Setting Up a Relevance Evaluation Program
Source: https://medium.com/@jamesrubinstein/setting-up-a-relevance-evaluation-program-c955d32fba0e Author: James Rubinstein
Summary
Step-by-step guide to building a human relevance judgment program from scratch — the operational backbone of a serious Search Evaluation practice.
The Six Steps
1. Understand Your User Task
What are users actually doing? Information gathering, shopping, navigation, comparison. Task type determines what “relevant” means.
2. Select Evaluation Methodology
- Result set preference — which set of results is better overall?
- Document preference — is doc A or doc B more relevant?
- Binary relevance — relevant or not?
- Graded relevance — 4-point scale (Perfect → Excellent → Good → Poor)
A 4-point scale is practical for most cases.
3. Gather Queries
Use weighted random sampling where weights = query frequency. This avoids over-representing outlier tail queries while still including some tail coverage.
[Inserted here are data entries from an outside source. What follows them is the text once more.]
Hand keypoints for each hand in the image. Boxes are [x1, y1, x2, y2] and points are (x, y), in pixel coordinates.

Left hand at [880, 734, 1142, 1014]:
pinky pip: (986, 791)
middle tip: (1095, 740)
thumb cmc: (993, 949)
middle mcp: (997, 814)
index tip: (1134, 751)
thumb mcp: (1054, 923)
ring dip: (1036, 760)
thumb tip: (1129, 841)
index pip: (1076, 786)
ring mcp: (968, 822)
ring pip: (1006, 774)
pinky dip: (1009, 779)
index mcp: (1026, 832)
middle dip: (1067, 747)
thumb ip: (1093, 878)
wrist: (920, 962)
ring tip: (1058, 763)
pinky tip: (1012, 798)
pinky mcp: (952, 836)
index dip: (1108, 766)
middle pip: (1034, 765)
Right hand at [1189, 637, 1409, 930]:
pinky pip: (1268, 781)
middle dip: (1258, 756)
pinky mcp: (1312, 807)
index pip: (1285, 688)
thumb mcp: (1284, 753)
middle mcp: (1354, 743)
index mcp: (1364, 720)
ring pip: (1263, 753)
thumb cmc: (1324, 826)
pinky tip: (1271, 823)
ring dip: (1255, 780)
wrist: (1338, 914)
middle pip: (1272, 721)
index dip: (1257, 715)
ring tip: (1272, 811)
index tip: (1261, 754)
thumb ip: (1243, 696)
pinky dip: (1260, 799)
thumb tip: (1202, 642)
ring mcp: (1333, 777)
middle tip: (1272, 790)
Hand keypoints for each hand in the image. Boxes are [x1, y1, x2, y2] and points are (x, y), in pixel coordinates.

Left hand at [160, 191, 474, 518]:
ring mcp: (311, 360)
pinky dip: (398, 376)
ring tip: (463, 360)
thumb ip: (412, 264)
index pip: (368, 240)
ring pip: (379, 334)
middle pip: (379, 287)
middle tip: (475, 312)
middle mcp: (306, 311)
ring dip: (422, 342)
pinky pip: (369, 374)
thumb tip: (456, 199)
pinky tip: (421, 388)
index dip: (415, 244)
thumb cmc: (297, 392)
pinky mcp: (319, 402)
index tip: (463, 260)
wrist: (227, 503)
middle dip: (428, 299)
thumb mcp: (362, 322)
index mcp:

See Succeeding with Relevance Evaluation using PPS Sampling.
4. Collect Documents
Run sampled queries through your search engine; capture the result sets to be judged.
5. Recruit Raters
“The single most important part of a human relevance evaluation program is the humans.”
Match rater expertise to domain: lawyers for legal, makeup enthusiasts for cosmetics. Options: internal staff, consulting firms, crowdsourcing platforms.
6. Execute Ratings
Use gold-rater verification tiers: standard raters escalate disagreements to expert judges. Capture structured judgments, not free text.